A series of undrained monotonic triaxialcompression tests were conducted on saturated samples of clean sand withvariation in silt content as 0 %, 15 %, 25 % and 35 %. Total 24 tests were carriedout on specimens of 50 mm in diameter and 100 mm in height with three differentconfining pressures of 60 kPa, 120 kPa and 240 kPa. The specimens were preparedat 30 % and 50 % relative densities using moist tamping method of samplepreparation. It was observed that the limiting fines content and relativedensity played an important role in deciding the undrained behavior of amixture of sand and silt. Furthermore, it was observed that liquefactionresistance of soil decreased with an increase in silt content until thelimiting fines content was reached.

However, a further increase in the siltcontent beyond the limiting silt content increased the liquefaction resistance.Keywords:- sand-silt mixture, liquefaction,triaxial test, limiting fines content, unstable zone.1  IntroductionInstabilityhas been observed to occur for saturated loose sand under undrained conditions(Lade andPradel, 1990; Leong et al.

, 2000) and for saturatedmedium to dense sand under strain-controlled conditions (Chu, 1991; Chu et al.,1993; Chu & Leong, 2001). The term instability refers to a behaviour inwhich large plastic strains are generated rapidly owing to the inability of asoil element to sustain a given load or stress. In recent years, instabilityhas been considered as one of the failure mechanisms that lead to flow slidesor collapse of granular soil slopes in a number of case studies (e.g. Kraft etal., 1992; Lade, 1993; Hight et al.

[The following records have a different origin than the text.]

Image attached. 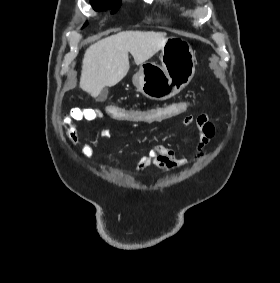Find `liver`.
Returning <instances> with one entry per match:
<instances>
[{
    "instance_id": "obj_1",
    "label": "liver",
    "mask_w": 280,
    "mask_h": 283,
    "mask_svg": "<svg viewBox=\"0 0 280 283\" xmlns=\"http://www.w3.org/2000/svg\"><path fill=\"white\" fill-rule=\"evenodd\" d=\"M165 38L163 32L123 31L92 44L82 61L80 88L98 97L105 87L116 85L126 76L129 53L141 65L161 49Z\"/></svg>"
}]
</instances>
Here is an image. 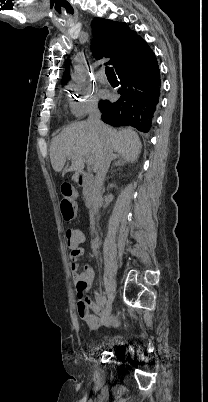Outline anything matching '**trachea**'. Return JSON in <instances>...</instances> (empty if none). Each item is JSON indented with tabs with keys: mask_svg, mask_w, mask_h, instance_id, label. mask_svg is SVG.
Listing matches in <instances>:
<instances>
[{
	"mask_svg": "<svg viewBox=\"0 0 208 402\" xmlns=\"http://www.w3.org/2000/svg\"><path fill=\"white\" fill-rule=\"evenodd\" d=\"M105 72L108 78H117L112 67H106Z\"/></svg>",
	"mask_w": 208,
	"mask_h": 402,
	"instance_id": "obj_1",
	"label": "trachea"
}]
</instances>
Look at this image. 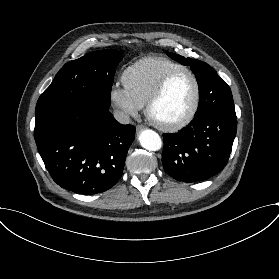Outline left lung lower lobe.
Wrapping results in <instances>:
<instances>
[{"mask_svg": "<svg viewBox=\"0 0 279 279\" xmlns=\"http://www.w3.org/2000/svg\"><path fill=\"white\" fill-rule=\"evenodd\" d=\"M236 131V116L207 112L179 133L164 134L165 172L182 182L216 175L228 162Z\"/></svg>", "mask_w": 279, "mask_h": 279, "instance_id": "1", "label": "left lung lower lobe"}]
</instances>
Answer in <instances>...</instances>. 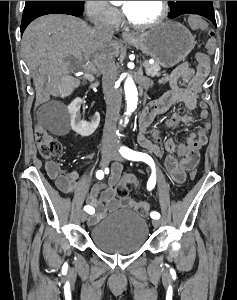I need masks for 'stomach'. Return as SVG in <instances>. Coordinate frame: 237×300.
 <instances>
[{"mask_svg": "<svg viewBox=\"0 0 237 300\" xmlns=\"http://www.w3.org/2000/svg\"><path fill=\"white\" fill-rule=\"evenodd\" d=\"M134 37L128 43L153 57L162 67H174L195 47V37L176 21H164L150 29H143L134 33Z\"/></svg>", "mask_w": 237, "mask_h": 300, "instance_id": "stomach-1", "label": "stomach"}]
</instances>
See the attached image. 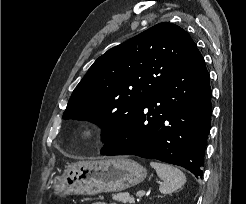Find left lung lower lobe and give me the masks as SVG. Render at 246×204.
<instances>
[{
	"label": "left lung lower lobe",
	"instance_id": "0a47b994",
	"mask_svg": "<svg viewBox=\"0 0 246 204\" xmlns=\"http://www.w3.org/2000/svg\"><path fill=\"white\" fill-rule=\"evenodd\" d=\"M209 79L204 58L196 49L106 141L100 153L157 159L202 177L212 113Z\"/></svg>",
	"mask_w": 246,
	"mask_h": 204
}]
</instances>
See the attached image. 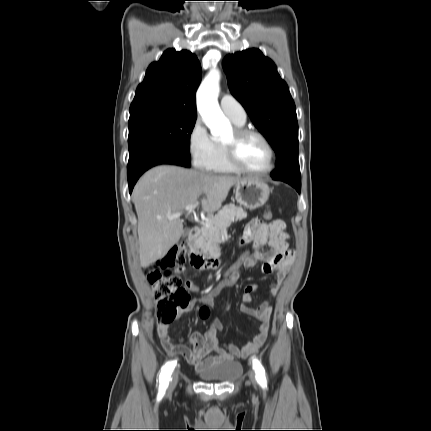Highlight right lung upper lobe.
<instances>
[{"label":"right lung upper lobe","instance_id":"1","mask_svg":"<svg viewBox=\"0 0 431 431\" xmlns=\"http://www.w3.org/2000/svg\"><path fill=\"white\" fill-rule=\"evenodd\" d=\"M200 81L201 66L194 54L166 50L137 87L130 118L153 113L197 117L195 93Z\"/></svg>","mask_w":431,"mask_h":431}]
</instances>
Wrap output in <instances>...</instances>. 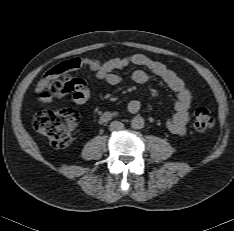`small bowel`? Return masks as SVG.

, 1999; Olson et al., 2000). It has beenestablished by Lade & Pradel (1990) that instability occurs when the stressratio at the onset of instability is above the instability line.Thebehavior of silty sandy soils such as hydraulic fills, landfills or alluvialdeposits not clearly known during earthquake. Therefore, a thorough understandingof unstable behavior of silty sand is needed.

The main focus of the presentwork is to conduct static triaxial tests to study undrained behavior of sandsilt mixture. Isotropically consolidated undrained triaxial tests are performedon 50 mm × 100 mm sample size with varying fines content. Tests are conductedat two different relative densities at three confining pressures.2  Experimental InvestigationThe clean sand used in theseexperiments was silicasand obtained locally and has been classified as SP accordingto the unified soil classification system (USCS). Silt used in this study is non plastic and obtained from quarry dust.Figure 1 indicates grain size distribution curves of clean sand-silt andvarious sand-silt mixture.

The index properties of clean sand and silt areshown in Table 1.Table 1: Index properties of sand and silt   G D50 ?max ?min emax emin Cu Cc Sand 2.416 0.28 15.

16 13.98 0.745 0.609 2.24 0.

85 Silt 2.751 0.06151 15.70 12.65 1.175 0.753 3.6714 1.

1633  The tests are conducted on clean sand and mixture of sand-silt at 30% and 50% relative densities for three confining pressures of 60 kPa, 120 kPa and 240 kPa with varying silt content as 15%, 25% and 35%. Total twenty four tests wereconducted on 50 mm ×100 mm sample size where 50 mm is diameter and 100 mm isthe height of the sample (H/D = 2). Detail test program is as shown in Table 2.Fig. 1: Soil gradation curveTable 2: Test program Soil Fines Content (%) Relative Density (%) Confining Pressure (kPa) No. of tests Sand 0 30 60, 120, 240 3 50 60, 120, 240 3 15 30 60, 120, 240 3 50 60, 120, 240 3 25 30 60, 120, 240 3 50 60, 120, 240 3 35 30 60, 120, 240 3 50 60, 120, 240 3       Total 24  Moist tamping method wasadopted to prepare a sample of clean sand and mixture of sand-silt to performtriaxial tests on the cylindrical specimen of size 50 mm × 100 mm. In thismethod, a known quantity of soil for achieving particular density was mixedwith 5 % of water by weight added in soil and placed in a split mould inlayers. In order to achieve particular density tamping was done for each layerwith the help of a hammer.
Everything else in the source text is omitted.